#### DIRECTIONS FOR THIS TASK
Copy out each of the following items line by line, with no changes.

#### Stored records
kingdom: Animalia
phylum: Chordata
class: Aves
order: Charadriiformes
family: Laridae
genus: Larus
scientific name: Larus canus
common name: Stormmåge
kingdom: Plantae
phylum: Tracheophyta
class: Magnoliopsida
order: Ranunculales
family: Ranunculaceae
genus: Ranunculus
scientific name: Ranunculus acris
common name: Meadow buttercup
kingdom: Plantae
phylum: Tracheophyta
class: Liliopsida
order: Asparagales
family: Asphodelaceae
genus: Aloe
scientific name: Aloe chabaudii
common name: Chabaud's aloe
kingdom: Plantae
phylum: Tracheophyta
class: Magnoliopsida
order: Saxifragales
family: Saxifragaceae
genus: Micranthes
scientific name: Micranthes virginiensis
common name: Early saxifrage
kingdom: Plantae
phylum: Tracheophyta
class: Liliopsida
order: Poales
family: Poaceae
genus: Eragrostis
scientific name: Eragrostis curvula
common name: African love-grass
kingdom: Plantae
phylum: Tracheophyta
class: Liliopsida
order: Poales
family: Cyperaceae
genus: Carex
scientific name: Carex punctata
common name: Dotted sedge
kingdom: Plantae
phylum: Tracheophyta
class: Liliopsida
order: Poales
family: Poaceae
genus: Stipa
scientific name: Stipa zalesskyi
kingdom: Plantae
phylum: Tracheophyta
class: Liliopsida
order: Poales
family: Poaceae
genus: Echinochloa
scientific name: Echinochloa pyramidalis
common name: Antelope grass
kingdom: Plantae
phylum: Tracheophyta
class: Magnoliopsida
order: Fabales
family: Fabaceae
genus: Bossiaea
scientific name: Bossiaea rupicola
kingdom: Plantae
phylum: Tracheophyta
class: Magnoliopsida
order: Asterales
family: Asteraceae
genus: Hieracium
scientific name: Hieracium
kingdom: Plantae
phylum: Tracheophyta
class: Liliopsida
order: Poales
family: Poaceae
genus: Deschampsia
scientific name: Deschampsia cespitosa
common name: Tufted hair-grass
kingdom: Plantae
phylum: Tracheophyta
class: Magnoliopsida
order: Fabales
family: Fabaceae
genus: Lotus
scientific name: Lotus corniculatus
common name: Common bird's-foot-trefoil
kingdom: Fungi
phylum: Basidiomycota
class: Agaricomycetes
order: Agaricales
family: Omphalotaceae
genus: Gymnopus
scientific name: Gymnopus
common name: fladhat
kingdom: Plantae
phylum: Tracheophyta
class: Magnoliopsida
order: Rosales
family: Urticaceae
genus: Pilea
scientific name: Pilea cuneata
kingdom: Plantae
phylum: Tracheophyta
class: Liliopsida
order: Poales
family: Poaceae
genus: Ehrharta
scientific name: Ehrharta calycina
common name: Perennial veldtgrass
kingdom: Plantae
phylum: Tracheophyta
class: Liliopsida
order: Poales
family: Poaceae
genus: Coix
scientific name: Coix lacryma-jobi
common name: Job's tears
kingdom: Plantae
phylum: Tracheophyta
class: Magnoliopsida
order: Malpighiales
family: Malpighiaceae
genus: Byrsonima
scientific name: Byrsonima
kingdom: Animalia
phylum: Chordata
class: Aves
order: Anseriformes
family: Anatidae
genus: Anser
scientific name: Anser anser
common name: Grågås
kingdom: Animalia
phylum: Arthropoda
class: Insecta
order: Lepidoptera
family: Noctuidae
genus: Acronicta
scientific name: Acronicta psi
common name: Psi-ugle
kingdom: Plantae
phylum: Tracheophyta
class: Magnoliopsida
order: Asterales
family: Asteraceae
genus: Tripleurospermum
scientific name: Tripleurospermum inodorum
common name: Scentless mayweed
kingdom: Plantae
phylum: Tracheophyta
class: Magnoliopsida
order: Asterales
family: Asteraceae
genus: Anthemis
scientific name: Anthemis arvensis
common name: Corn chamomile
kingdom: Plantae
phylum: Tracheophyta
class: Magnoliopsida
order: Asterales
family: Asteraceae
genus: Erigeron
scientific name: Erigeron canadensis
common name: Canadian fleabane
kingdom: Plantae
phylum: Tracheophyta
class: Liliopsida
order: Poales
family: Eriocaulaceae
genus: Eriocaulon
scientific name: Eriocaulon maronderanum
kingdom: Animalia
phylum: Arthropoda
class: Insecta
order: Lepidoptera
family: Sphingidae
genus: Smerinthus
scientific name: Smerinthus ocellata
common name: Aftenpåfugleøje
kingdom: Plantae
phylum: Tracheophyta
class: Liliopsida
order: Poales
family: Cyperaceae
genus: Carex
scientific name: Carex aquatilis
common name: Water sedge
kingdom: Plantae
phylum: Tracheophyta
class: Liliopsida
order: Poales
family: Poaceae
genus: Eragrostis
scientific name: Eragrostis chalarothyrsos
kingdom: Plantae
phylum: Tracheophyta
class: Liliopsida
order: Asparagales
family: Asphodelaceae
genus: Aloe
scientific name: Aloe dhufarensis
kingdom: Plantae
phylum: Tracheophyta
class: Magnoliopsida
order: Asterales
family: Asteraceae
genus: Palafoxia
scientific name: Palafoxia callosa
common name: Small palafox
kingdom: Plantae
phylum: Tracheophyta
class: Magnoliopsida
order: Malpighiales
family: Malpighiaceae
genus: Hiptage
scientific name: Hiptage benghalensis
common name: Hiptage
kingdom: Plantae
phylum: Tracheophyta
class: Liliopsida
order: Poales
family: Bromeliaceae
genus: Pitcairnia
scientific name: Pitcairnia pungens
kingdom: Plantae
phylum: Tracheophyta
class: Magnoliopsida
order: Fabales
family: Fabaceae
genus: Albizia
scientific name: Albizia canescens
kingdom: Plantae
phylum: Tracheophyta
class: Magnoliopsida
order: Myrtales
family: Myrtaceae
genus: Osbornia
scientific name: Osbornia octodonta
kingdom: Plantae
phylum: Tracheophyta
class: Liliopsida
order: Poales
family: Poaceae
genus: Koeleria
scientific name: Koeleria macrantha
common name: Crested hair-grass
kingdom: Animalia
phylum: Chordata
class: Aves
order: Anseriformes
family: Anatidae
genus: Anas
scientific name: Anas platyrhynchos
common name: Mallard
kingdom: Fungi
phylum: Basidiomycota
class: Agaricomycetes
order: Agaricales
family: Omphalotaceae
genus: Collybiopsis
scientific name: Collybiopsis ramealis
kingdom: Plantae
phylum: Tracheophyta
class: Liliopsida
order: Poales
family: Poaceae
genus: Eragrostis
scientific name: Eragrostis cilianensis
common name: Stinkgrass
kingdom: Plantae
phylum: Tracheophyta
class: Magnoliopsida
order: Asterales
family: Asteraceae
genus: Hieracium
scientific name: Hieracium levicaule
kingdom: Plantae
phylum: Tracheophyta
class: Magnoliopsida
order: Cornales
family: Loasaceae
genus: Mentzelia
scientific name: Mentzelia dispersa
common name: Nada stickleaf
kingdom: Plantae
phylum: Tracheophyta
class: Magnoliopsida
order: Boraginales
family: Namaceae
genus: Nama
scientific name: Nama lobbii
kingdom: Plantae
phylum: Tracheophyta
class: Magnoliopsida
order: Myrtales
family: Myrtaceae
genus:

#### EXPECTED ANSWER
kingdom: Animalia
phylum: Chordata
class: Aves
order: Charadriiformes
family: Laridae
genus: Larus
scientific name: Larus canus
common name: Stormmåge
kingdom: Plantae
phylum: Tracheophyta
class: Magnoliopsida
order: Ranunculales
family: Ranunculaceae
genus: Ranunculus
scientific name: Ranunculus acris
common name: Meadow buttercup
kingdom: Plantae
phylum: Tracheophyta
class: Liliopsida
order: Asparagales
family: Asphodelaceae
genus: Aloe
scientific name: Aloe chabaudii
common name: Chabaud's aloe
kingdom: Plantae
phylum: Tracheophyta
class: Magnoliopsida
order: Saxifragales
family: Saxifragaceae
genus: Micranthes
scientific name: Micranthes virginiensis
common name: Early saxifrage
kingdom: Plantae
phylum: Tracheophyta
class: Liliopsida
order: Poales
family: Poaceae
genus: Eragrostis
scientific name: Eragrostis curvula
common name: African love-grass
kingdom: Plantae
phylum: Tracheophyta
class: Liliopsida
order: Poales
family: Cyperaceae
genus: Carex
scientific name: Carex punctata
common name: Dotted sedge
kingdom: Plantae
phylum: Tracheophyta
class: Liliopsida
order: Poales
family: Poaceae
genus: Stipa
scientific name: Stipa zalesskyi
kingdom: Plantae
phylum: Tracheophyta
class: Liliopsida
order: Poales
family: Poaceae
genus: Echinochloa
scientific name: Echinochloa pyramidalis
common name: Antelope grass
kingdom: Plantae
phylum: Tracheophyta
class: Magnoliopsida
order: Fabales
family: Fabaceae
genus: Bossiaea
scientific name: Bossiaea rupicola
kingdom: Plantae
phylum: Tracheophyta
class: Magnoliopsida
order: Asterales
family: Asteraceae
genus: Hieracium
scientific name: Hieracium
kingdom: Plantae
phylum: Tracheophyta
class: Liliopsida
order: Poales
family: Poaceae
genus: Deschampsia
scientific name: Deschampsia cespitosa
common name: Tufted hair-grass
kingdom: Plantae
phylum: Tracheophyta
class: Magnoliopsida
order: Fabales
family: Fabaceae
genus: Lotus
scientific name: Lotus corniculatus
common name: Common bird's-foot-trefoil
kingdom: Fungi
phylum: Basidiomycota
class: Agaricomycetes
order: Agaricales
family: Omphalotaceae
genus: Gymnopus
scientific name: Gymnopus
common name: fladhat
kingdom: Plantae
phylum: Tracheophyta
class: Magnoliopsida
order: Rosales
family: Urticaceae
genus: Pilea
scientific name: Pilea cuneata
kingdom: Plantae
phylum: Tracheophyta
class: Liliopsida
order: Poales
family: Poaceae
genus: Ehrharta
scientific name: Ehrharta calycina
common name: Perennial veldtgrass
kingdom: Plantae
phylum: Tracheophyta
class: Liliopsida
order: Poales
family: Poaceae
genus: Coix
scientific name: Coix lacryma-jobi
common name: Job's tears
kingdom: Plantae
phylum: Tracheophyta
class: Magnoliopsida
order: Malpighiales
family: Malpighiaceae
genus: Byrsonima
scientific name: Byrsonima
kingdom: Animalia
phylum: Chordata
class: Aves
order: Anseriformes
family: Anatidae
genus: Anser
scientific name: Anser anser
common name: Grågås
kingdom: Animalia
phylum: Arthropoda
class: Insecta
order: Lepidoptera
family: Noctuidae
genus: Acronicta
scientific name: Acronicta psi
common name: Psi-ugle
kingdom: Plantae
phylum: Tracheophyta
class: Magnoliopsida
order: Asterales
family: Asteraceae
genus: Tripleurospermum
scientific name: Tripleurospermum inodorum
common name: Scentless mayweed
kingdom: Plantae
phylum: Tracheophyta
class: Magnoliopsida
order: Asterales
family: Asteraceae
genus: Anthemis
scientific name: Anthemis arvensis
common name: Corn chamomile
kingdom: Plantae
phylum: Tracheophyta
class: Magnoliopsida
order: Asterales
family: Asteraceae
genus: Erigeron
scientific name: Erigeron canadensis
common name: Canadian fleabane
kingdom: Plantae
phylum: Tracheophyta
class: Liliopsida
order: Poales
family: Eriocaulaceae
genus: Eriocaulon
scientific name: Eriocaulon maronderanum
kingdom: Animalia
phylum: Arthropoda
class: Insecta
order: Lepidoptera
family: Sphingidae
genus: Smerinthus
scientific name: Smerinthus ocellata
common name: Aftenpåfugleøje
kingdom: Plantae
phylum: Tracheophyta
class: Liliopsida
order: Poales
family: Cyperaceae
genus: Carex
scientific name: Carex aquatilis
common name: Water sedge
kingdom: Plantae
phylum: Tracheophyta
class: Liliopsida
order: Poales
family: Poaceae
genus: Eragrostis
scientific name: Eragrostis chalarothyrsos
kingdom: Plantae
phylum: Tracheophyta
class: Liliopsida
order: Asparagales
family: Asphodelaceae
genus: Aloe
scientific name: Aloe dhufarensis
kingdom: Plantae
phylum: Tracheophyta
class: Magnoliopsida
order: Asterales
family: Asteraceae
genus: Palafoxia
scientific name: Palafoxia callosa
common name: Small palafox
kingdom: Plantae
phylum: Tracheophyta
class: Magnoliopsida
order: Malpighiales
family: Malpighiaceae
genus: Hiptage
scientific name: Hiptage benghalensis
common name: Hiptage
kingdom: Plantae
phylum: Tracheophyta
class: Liliopsida
order: Poales
family: Bromeliaceae
genus: Pitcairnia
scientific name: Pitcairnia pungens
kingdom: Plantae
phylum: Tracheophyta
class: Magnoliopsida
order: Fabales
family: Fabaceae
genus: Albizia
scientific name: Albizia canescens
kingdom: Plantae
phylum: Tracheophyta
class: Magnoliopsida
order: Myrtales
family: Myrtaceae
genus: Osbornia
scientific name: Osbornia octodonta
kingdom: Plantae
phylum: Tracheophyta
class: Liliopsida
order: Poales
family: Poaceae
genus: Koeleria
scientific name: Koeleria macrantha
common name: Crested hair-grass
kingdom: Animalia
phylum: Chordata
class: Aves
order: Anseriformes
family: Anatidae
genus: Anas
scientific name: Anas platyrhynchos
common name: Mallard
kingdom: Fungi
phylum: Basidiomycota
class: Agaricomycetes
order: Agaricales
family: Omphalotaceae
genus: Collybiopsis
scientific name: Collybiopsis ramealis
kingdom: Plantae
phylum: Tracheophyta
class: Liliopsida
order: Poales
family: Poaceae
genus: Eragrostis
scientific name: Eragrostis cilianensis
common name: Stinkgrass
kingdom: Plantae
phylum: Tracheophyta
class: Magnoliopsida
order: Asterales
family: Asteraceae
genus: Hieracium
scientific name: Hieracium levicaule
kingdom: Plantae
phylum: Tracheophyta
class: Magnoliopsida
order: Cornales
family: Loasaceae
genus: Mentzelia
scientific name: Mentzelia dispersa
common name: Nada stickleaf
kingdom: Plantae
phylum: Tracheophyta
class: Magnoliopsida
order: Boraginales
family: Namaceae
genus: Nama
scientific name: Nama lobbii
kingdom: Plantae
phylum: Tracheophyta
class: Magnoliopsida
order: Myrtales
family: Myrtaceae
genus:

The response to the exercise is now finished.